The international community must also take decisive action to ensure that the needed financing is in place to deal with the immediate crisis and to strengthen food security in the medium-to-long term.
Institutions specialised in food security, such as the World Food Programme and the Food and Agriculture Organisation of the United Nations, need to be adequately funded because they play a vital role with their local presence in many nations and an unwavering focus on the human cost of acute food insecurity.
More grants and concessional financing from donors and international organisations, are urgently needed to support cash and in-kind assistance for people suffering most acutely from food insecurity. In some countries, debt relief will also be needed.
A new food shock window under the IMF's emergency financing is expected to be approved this week by our Executive Board. The proposed window will provide increased access to emergency financing for a year for countries that are most vulnerable. Where grants and concessional financing from partners are not enough, or a Fund-supported program is not possible, it will offer a new channel of IMF support.

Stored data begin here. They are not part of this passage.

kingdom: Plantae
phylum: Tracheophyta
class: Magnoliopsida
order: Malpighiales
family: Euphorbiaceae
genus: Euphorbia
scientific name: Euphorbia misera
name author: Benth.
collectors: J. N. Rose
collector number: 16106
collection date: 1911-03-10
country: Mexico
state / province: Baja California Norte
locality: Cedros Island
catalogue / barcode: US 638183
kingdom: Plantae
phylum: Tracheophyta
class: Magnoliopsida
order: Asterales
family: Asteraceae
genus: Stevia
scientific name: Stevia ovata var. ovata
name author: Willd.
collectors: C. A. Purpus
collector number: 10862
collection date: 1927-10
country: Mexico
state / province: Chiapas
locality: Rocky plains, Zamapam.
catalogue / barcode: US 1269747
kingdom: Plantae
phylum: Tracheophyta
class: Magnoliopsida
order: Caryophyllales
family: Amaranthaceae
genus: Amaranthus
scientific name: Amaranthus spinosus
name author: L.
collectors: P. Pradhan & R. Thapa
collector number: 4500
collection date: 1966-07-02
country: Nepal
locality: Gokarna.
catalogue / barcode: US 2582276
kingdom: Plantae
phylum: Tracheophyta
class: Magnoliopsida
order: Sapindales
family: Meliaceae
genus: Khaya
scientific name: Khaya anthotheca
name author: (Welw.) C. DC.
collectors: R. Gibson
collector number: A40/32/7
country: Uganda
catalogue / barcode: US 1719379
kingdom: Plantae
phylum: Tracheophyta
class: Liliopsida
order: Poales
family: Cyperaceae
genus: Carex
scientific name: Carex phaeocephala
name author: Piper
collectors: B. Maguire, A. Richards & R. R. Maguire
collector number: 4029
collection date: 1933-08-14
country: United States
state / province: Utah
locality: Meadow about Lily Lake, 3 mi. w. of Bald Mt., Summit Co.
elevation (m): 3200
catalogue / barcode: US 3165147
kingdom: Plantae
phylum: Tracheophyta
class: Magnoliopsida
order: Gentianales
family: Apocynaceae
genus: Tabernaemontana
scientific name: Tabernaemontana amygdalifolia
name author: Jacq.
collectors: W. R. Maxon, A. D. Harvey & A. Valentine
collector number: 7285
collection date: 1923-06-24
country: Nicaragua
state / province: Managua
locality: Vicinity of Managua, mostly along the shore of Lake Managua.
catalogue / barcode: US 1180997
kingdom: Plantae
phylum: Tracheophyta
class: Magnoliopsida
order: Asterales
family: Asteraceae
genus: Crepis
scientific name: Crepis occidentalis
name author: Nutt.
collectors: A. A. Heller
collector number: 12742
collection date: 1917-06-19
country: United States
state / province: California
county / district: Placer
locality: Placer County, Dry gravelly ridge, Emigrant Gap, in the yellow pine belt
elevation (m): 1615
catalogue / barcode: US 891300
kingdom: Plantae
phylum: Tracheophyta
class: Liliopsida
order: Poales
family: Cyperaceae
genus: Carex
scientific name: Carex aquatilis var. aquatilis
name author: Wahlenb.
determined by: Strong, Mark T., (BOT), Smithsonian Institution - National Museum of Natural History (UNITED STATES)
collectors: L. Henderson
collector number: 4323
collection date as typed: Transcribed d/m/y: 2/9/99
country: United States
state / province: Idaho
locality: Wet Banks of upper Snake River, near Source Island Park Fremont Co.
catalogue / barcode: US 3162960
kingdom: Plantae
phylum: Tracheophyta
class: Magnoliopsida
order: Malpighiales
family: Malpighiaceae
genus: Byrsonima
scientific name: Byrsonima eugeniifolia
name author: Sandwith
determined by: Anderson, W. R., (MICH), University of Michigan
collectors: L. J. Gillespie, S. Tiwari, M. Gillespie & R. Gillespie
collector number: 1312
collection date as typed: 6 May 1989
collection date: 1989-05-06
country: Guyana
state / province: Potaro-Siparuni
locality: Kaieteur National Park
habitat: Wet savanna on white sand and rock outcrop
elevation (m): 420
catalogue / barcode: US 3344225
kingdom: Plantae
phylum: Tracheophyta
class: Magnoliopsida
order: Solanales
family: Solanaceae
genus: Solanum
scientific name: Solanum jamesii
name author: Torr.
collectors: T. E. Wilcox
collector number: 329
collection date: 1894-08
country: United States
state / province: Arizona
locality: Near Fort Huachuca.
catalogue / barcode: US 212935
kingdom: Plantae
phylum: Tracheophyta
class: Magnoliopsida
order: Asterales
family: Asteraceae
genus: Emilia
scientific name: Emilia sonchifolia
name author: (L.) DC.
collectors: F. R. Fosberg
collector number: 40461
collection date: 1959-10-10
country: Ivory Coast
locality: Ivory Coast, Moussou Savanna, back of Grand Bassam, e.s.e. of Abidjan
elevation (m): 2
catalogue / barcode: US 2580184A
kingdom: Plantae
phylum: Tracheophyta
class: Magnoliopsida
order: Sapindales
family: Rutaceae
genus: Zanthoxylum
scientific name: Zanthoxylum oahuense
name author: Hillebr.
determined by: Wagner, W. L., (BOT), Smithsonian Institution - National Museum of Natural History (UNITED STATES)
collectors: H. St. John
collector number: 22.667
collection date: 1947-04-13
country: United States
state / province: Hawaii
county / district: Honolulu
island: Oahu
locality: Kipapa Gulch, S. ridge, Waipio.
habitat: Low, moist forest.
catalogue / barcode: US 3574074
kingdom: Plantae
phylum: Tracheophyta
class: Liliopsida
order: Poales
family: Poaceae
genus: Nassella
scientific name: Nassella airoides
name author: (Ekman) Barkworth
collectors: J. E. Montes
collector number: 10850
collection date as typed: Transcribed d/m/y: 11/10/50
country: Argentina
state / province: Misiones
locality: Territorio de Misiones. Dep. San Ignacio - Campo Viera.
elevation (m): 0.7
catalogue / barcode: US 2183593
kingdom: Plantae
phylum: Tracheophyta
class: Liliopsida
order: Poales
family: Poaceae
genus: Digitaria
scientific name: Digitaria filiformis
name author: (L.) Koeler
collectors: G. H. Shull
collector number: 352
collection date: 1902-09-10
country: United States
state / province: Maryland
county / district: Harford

This global food crisis has staggering humanitarian impact and large financial costs. It requires a comprehensive and well-coordinated approach to ensure complementarity and maximum efficiency in resource use. Together with the World Bank and our global partners, we recently issued a second joint statement calling for action on global food insecurity.
We must all act now to ease the suffering of those experiencing hunger, by supporting countries who take strong policy action with the financing they need.
Kristalina Georgieva is the managing director of the IMF, Sebastián Sosa is deputy chief of the Strategy Unit and the Lending Policy Division at the IMF's Strategy, Policy, and Review Department (SPR), and Björn Rother is chief of the Concessional Lending Division at the SPR.